Stingray provides a SOAP-based Control API, with an interface clearly defined using a collection of WSDL files. Regrettably, Perl's SOAP::Lite implementation completely ignores WSDL specifications, making the task of communicating with a SOAP service much harder than it should be. This article describes how to call Stingray's SOAP methods and use SOAP enumerations and structures with SOAP::Lite.

Overview

  • Calling SOAP methods:  When you call SOAP methods using SOAP::Lite, you invoke the method without any type checking on the SOAP::Lite connection object. SOAP::Lite will make a best effort guess, and it usually gets it close enough that the SOAP server application can figure out what you mean.

  • Using SOAP structures: Again, there's no type checking, and Perl makes a best guess to wrap your structures up and submit to the SOAP server.  Most if the time, things work, but if not, there are techniques to help debug the interaction.
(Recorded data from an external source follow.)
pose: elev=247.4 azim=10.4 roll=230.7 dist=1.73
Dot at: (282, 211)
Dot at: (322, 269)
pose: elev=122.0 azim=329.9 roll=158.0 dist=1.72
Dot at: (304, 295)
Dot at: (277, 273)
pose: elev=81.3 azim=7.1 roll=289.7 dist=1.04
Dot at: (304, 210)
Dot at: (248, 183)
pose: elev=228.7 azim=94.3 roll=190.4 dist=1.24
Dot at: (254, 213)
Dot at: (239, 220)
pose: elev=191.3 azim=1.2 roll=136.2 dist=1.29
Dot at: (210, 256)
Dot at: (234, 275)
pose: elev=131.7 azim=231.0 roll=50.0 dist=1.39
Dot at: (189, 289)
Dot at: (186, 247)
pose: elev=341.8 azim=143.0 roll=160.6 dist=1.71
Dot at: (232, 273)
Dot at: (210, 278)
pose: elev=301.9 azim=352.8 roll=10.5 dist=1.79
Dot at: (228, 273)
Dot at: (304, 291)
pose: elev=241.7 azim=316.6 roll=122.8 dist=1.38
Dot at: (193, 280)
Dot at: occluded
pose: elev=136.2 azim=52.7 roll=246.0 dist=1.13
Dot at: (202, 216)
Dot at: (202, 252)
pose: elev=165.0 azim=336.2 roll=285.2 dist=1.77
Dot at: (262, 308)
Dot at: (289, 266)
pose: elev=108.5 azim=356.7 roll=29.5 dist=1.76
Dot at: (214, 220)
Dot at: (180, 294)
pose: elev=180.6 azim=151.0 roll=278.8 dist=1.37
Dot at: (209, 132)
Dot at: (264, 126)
  • Using SOAP enumerations: This is challenging with SOAP::Lite; you can use a general purpose Deserializer to help manage enumeration types.

Control API methods

A method can be invoked from a SOAP::Lite connection object that specifies the appropriate interface:


getVirtualServerNames()



Gets the names of all the configured virtual servers.




Prototype:


String[] getVirtualServerNames()



Call it as follows:


# Create a connection object that uses the VirtualServer interface


my $conn = SOAP::Lite


    -> ns('http://soap.zeus.com/zxtm/1.0/VirtualServer/')


    -> proxy("$admin_server/soap");


  


# You can invoke any of the methods of the VirtualServer interface


my $res = $conn->getVirtualServerNames();


my @names = @{$res->result};



If you need to use several interfaces (for example, VirtualServer and Pool), you will need to construct a SOAP::Lite connection object for each.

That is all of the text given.